As I drove gingerly off the lot, trying not to hit immovable objects, a middle-aged couple stared. “How do you like my new car?” I said.

“It’s beautiful,” they said.

I was tempted to do the varoom-varoom thing Hugh Grant did in Bridget Jones’s Diary, but resisted the urge.

Lacking technical knowledge, my Alfa 4C report is mostly about the sensations one experiences as a driver. For instance, the sounds this car makes are incredible. Even inching along traffic on Douglas Street, a touch to the accelerator triggers an incredible throaty rumble. People on buses strained to look. A 10-year-old kid in a van stared at me. I gave him the thumbs up.
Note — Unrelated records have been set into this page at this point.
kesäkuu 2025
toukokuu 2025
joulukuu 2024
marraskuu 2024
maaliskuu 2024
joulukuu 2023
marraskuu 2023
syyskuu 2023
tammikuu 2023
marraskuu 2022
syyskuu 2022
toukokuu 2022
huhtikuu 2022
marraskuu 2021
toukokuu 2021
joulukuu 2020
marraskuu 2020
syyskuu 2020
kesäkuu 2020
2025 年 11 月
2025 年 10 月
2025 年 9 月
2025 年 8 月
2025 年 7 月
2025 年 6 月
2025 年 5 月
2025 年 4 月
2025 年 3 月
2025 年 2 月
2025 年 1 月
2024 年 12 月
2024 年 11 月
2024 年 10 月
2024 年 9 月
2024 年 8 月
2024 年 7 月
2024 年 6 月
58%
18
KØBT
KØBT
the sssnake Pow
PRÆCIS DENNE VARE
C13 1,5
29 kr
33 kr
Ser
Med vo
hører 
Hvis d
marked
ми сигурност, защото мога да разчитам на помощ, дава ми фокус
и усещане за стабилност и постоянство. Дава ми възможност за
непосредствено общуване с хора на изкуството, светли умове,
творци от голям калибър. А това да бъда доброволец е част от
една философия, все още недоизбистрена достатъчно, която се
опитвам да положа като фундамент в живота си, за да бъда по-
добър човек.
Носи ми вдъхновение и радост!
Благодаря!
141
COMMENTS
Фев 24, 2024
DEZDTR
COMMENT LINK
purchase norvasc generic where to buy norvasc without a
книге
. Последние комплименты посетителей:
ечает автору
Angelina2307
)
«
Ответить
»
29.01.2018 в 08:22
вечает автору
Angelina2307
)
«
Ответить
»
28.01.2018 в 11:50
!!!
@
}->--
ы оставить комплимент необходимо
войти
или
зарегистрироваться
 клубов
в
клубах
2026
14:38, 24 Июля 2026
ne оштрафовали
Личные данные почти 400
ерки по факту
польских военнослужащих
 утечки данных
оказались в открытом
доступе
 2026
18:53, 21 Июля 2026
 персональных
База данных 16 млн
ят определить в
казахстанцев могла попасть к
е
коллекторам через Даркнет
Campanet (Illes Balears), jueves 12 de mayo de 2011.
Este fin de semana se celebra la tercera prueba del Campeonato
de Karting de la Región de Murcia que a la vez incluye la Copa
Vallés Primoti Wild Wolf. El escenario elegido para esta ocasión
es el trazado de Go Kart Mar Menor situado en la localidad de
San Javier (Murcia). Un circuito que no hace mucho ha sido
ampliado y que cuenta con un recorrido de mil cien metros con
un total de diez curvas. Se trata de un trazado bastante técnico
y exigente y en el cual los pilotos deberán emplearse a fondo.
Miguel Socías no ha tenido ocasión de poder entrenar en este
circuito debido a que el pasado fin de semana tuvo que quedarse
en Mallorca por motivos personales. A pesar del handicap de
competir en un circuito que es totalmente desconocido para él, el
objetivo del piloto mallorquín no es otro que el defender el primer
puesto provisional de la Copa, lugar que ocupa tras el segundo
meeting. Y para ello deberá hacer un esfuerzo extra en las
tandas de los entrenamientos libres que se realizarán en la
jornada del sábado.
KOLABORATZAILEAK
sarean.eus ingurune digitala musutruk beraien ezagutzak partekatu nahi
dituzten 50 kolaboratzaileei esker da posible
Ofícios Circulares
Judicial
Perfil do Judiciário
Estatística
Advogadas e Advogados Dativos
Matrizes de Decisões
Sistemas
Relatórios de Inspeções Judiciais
Driving up the entrance-ramp to the Pat Bay Highway, the Alfa opened up and hurtled forward with a tremendous roar, like a lion badly annoyed by the antics of Siegfried and Roy. Aside from my wedding day, the birth of our daughter and getting a primo seat for the Rolling Stones, this single experience might rate as the best in my life.

The Alfa 4C has two shifting modes: automatic and paddle shifters on the steering wheel. Having never used a paddle shifter, and not wanting to ruin a perfectly good exotic automobile, I kept it on automatic. It’s not the same as shifting, you don’t have the same sense of control. But surprisingly, the feel and sound of the engine replicates a manual shift.

If the 4C was a musical instrument, it would be a Hammond B-3 organ. It roars, shrieks, howls, splatters and splutters in the most organic-sounding way. I understand there’s a race exhaust option for 4C — I assume this car was outfitted for one.

The sportscar is not for the faint of heart. If you don’t want to be noticed, buy a BMW 4 series or something. If you want to have pure driving fun (and your wallet is sufficiently fat), the 4C will not disappoint. There’s nothing quite like an Alfa Romeo.